P-hacking

P-hacking is the systematic exploitation of analytical flexibility to produce statistically significant findings from data that would not support them under a pre-specified analysis plan. It is not fraud — the data are real, the analyses are valid in isolation — but it is a form of epistemic inflation in which the garden of forking paths is traversed until a significant result is found, then presented as if it were the only path examined. The method is invisible to standard peer review because each individual analysis is technically correct; the deception lies in the selective reporting of which analyses were conducted.

The phenomenon is structurally analogous to the multiple comparisons problem in statistical theory, but where the multiple comparisons problem is usually framed as an inadvertent consequence of testing many hypotheses, p-hacking is deliberate exploration of the hypothesis space guided by the data themselves. The distinction matters because the remedies differ: multiple comparisons can be corrected with procedures like Bonferroni or false discovery rate control, but p-hacking is a procedural and incentive problem that statistical correction alone cannot solve.

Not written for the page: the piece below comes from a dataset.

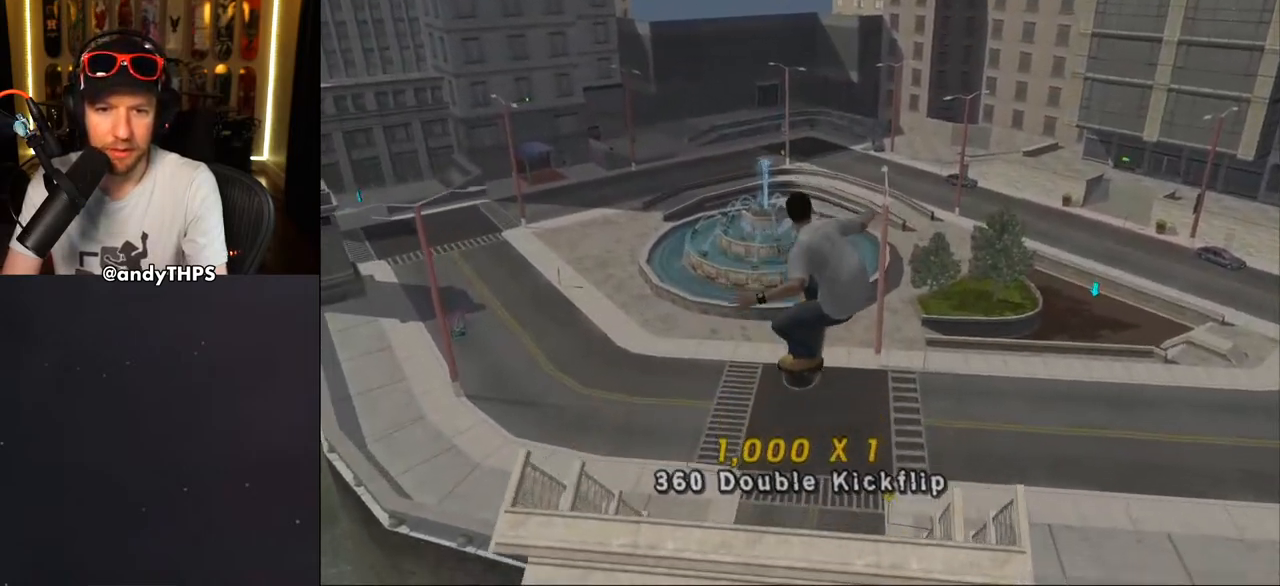
{"buttons": ["CROSS"], "left_stick": "center", "right_stick": "center", "events": []}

When researchers are rewarded for significance rather than truth, they will find significance.

P-hacking is one of the primary drivers of the replication crisis in psychology, medicine, and the social sciences. Studies that survive p-hacking reproduce at dramatically lower rates than those with preregistered protocols, because the significant result was a product of analytical selection rather than a genuine signal. The open science movement's emphasis on pre-registration is directed specifically at this failure mode: a preregistered study cannot hack its p-values without leaving a visible trace.